## Page
....

Hughes was clearly deeply affected by both deaths, but some of his gallows humor creeps into a description of a different incident in the South:
Dr. Moten [President of the Tuskegee Institute] said that once, returning from a vacation in the North, he had to change trains at Atlanta to board a Jim Crow car for Tuskegee. From New York to Georgia he had traveled as a first-class passenger. When he stepped from his Pullman to the platform in the early morning at the Atlanta station, he heard a scream behind him. He turned and saw that a woman stumbled at the top step of the coach and was falling forward. Naturally, his first impulse was to reach out his arms and catch her. But when he looked up and saw that she was white, he dropped his arms.

....

## Data provided

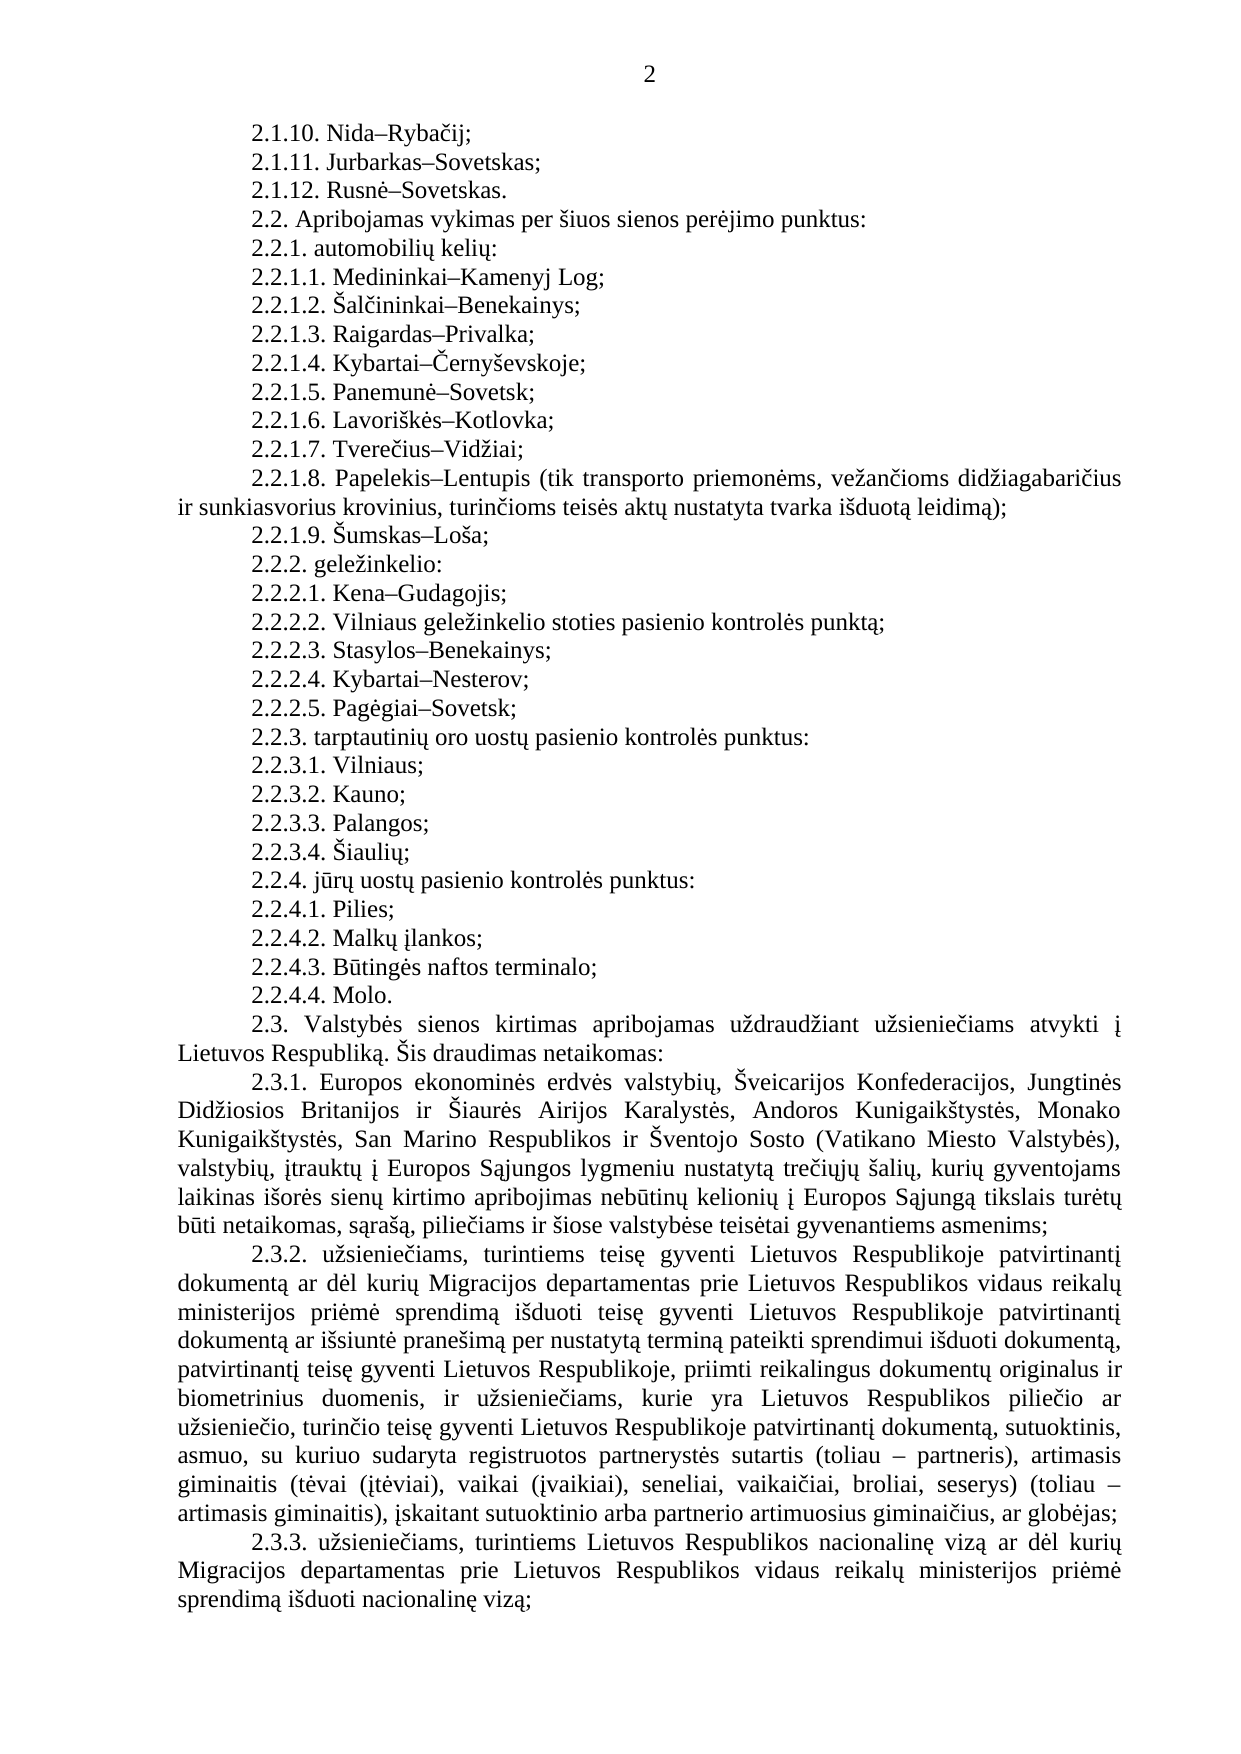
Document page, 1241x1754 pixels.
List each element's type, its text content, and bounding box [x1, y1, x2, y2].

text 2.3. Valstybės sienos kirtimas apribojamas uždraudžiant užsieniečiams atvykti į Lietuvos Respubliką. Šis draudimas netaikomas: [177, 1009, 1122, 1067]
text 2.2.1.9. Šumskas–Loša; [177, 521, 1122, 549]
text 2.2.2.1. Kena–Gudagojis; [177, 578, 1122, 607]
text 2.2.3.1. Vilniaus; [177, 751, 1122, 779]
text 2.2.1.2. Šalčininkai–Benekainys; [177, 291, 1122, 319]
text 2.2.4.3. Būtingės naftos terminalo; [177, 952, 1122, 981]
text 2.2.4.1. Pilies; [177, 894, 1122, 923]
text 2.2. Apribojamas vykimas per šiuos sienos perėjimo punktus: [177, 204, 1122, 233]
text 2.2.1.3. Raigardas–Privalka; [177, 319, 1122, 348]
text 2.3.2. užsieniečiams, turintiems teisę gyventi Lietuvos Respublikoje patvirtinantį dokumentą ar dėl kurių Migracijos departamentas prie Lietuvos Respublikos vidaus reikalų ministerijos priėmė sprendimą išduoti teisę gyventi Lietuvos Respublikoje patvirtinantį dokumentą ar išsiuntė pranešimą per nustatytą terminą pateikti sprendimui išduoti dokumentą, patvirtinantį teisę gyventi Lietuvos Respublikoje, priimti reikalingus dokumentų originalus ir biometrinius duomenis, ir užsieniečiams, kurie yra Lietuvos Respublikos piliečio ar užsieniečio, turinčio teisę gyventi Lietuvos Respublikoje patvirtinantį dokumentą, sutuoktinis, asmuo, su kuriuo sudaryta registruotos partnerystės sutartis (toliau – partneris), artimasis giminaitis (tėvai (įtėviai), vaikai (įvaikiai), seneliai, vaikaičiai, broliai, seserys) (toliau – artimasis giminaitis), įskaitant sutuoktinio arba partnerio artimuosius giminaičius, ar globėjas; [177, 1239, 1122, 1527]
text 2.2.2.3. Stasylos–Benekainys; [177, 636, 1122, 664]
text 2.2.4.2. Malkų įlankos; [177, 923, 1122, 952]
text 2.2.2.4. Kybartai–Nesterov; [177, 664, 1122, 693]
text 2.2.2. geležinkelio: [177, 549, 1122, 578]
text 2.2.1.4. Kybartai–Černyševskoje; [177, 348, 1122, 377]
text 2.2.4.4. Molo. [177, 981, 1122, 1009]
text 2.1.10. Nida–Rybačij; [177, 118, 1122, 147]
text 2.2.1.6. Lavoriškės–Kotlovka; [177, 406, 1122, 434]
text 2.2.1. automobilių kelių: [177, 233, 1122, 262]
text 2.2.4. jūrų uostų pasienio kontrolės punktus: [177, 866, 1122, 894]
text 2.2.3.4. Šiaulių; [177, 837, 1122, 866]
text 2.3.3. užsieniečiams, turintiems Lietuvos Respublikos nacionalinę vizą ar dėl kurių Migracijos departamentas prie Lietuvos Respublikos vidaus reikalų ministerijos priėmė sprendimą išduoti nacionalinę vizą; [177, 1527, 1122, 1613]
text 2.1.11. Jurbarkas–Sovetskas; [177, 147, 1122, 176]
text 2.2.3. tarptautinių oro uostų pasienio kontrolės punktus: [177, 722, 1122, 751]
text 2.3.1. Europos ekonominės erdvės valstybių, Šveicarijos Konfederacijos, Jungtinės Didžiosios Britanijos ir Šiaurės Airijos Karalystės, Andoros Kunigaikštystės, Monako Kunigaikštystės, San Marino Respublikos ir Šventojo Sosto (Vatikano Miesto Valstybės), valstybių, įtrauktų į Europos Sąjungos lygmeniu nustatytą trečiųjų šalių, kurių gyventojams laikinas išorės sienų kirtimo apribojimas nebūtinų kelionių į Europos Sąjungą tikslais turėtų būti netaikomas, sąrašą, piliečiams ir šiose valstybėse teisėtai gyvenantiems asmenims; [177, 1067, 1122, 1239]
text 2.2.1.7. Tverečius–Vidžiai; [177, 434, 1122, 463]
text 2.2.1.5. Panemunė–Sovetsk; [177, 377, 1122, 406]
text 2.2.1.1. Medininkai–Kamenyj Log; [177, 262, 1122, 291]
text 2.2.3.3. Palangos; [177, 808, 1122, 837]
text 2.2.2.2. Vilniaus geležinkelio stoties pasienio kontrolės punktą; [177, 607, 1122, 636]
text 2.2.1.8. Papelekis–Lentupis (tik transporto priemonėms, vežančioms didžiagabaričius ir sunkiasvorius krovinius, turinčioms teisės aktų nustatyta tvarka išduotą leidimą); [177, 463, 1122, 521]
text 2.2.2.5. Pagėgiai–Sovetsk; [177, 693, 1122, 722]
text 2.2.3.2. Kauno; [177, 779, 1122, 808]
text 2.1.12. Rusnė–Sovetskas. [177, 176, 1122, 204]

....

## Things to do
1. Format the rows from the start through the line containing "List each element's", inclusive, as a Markdown table with the columns No. and Line. Leave out blank lines and any pictures.
2. Resume the passage about Dr. Moten at the Atlanta station, starting right after its final sentence.

## Written responses
1.
| No. | Line |
|---|---|
| 1 | Document page, 1241x1754 pixels. |
| 2 | List each element's type, its text content, and bounding box [x1, y1, x2, y2]. |

2.
Dr. Moten thought he might have been lynched for trying to help the woman. For Hughes, the incident highlighted the sick joke quality of Jim Crow. If the powers that be really preferred that white women crack their heads on platforms rather than be touched by people of the wrong color, that sort of thing was bound to happen.
I started reading Hughes’ memoir curious about the link between fascism abroad and in the American south, to his mind. I was a little surprised at this vein of dark humor. But I suppose it’s one of the more obvious points about ideology replacing natural or straightforward behavior. This election season has not lacked for absurdity either.